> Text block
My dog is coming 4 and the puppy is 6 months. This is working fairly well tho I do at times wish I had put a CDX on Atka before the puppy.. but the puppy came along and I know her dam and the breeder and... well... they can't have her back now!!!!


----------



## RedyreRottweilers (Dec 17, 2006)

The other thing to consider is what will be happening 10 or 12 years down the line. A couple or a few years separation can be a very good idea.


----------



## DJEtzel (Dec 28, 2009)

RedyreRottweilers said:


> The other thing to consider is what will be happening 10 or 12 years down the line. A couple or a few years separation can be a very good idea.


Absolutely. Dealing with two senior dogs can be hard on your emotions, theirs, and your wallet. 2 blood tests, surgeries, etc. in theory. They will die in a closer timeframe and you will be hurting x2. If one dies, the other being so close in age and spending so much time with it will likely become depressed as well.

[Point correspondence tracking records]

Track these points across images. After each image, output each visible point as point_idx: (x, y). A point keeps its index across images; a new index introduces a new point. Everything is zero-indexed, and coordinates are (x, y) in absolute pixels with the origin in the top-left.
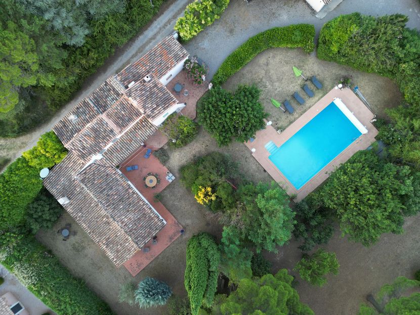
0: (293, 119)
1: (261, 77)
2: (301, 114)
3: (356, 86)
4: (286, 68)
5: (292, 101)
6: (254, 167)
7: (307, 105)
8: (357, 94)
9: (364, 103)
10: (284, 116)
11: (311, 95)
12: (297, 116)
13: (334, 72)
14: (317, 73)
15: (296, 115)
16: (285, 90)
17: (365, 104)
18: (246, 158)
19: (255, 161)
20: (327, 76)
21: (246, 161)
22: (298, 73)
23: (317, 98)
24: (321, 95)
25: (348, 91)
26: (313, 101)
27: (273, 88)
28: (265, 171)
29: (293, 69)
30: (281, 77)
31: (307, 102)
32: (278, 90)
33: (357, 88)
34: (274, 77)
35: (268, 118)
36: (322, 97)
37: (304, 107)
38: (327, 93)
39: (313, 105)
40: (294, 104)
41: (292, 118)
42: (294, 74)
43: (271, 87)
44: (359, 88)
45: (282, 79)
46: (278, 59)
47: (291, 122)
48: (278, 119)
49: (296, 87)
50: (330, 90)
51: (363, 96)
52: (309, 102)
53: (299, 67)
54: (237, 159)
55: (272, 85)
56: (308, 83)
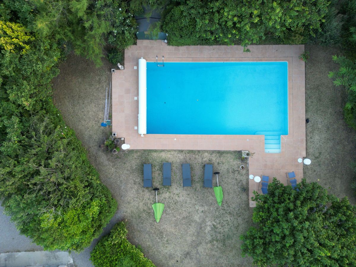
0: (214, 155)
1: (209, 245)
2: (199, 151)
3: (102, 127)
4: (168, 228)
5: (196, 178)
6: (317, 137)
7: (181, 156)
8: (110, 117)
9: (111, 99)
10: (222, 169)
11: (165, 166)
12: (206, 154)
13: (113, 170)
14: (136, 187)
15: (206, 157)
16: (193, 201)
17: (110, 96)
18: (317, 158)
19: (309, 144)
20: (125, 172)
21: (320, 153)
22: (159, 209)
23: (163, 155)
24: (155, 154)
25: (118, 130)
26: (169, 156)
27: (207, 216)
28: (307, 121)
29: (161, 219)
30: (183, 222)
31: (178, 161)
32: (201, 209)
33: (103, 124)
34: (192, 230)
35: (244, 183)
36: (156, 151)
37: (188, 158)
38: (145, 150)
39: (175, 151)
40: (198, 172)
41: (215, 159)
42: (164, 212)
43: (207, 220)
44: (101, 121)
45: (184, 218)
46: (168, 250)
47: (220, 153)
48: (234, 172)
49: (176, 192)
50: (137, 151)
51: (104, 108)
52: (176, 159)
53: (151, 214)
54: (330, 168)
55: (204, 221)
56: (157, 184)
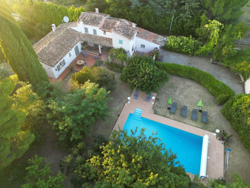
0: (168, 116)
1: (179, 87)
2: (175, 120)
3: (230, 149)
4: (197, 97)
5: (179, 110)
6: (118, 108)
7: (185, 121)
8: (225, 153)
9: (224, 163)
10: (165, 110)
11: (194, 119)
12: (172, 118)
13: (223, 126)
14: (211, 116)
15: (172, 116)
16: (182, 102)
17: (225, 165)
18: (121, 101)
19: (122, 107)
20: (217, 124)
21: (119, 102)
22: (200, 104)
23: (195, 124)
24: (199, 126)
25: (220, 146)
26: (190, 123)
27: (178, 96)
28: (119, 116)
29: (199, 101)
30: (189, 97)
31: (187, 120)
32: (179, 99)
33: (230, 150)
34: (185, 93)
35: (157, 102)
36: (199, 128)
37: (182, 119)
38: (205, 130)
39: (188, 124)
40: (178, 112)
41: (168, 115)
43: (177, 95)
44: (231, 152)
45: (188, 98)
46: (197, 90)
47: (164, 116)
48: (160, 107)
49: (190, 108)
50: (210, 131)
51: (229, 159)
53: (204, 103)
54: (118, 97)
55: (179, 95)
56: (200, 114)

> Exercise instructions
1. In the forum thread about the age gap between dogs, what does RedyreRottweilers say can be a very good idea?
2. Pick up the forum thread about the age gap between dogs and carry it on past its last sentence.

> Answers to the exercises
1. A couple or a few years separation.

2.
Have you thought about purchasing this puppy, raising it for a year or two, then adopting an older rescue? You could potentially have a vetted, semi-trained dog whose behavior/temperment you are familiar with prior to adoption which would be easier than raising two puppies. You could adopt the older one while your puppy is still younger (a year or less, assuming proper training is taking place and you have the time) and you won't have to worry about them being close in age as far as getting into the older years goes.


----------



## Horseshoe (Nov 10, 2010)

I guess if you want red and she wants blk/tan...you could flip a coin...LOL. Just kidding. I wouldn't think about color at this point. Meet with your breeder, tell the her exactly what you want in a puppy, even down to the personality...she'll know the pups well, then meet the pups...go through the puppy test with each one the breeder thinks will be best for you. Color is just icing on the cake!! Happy puppy hunting.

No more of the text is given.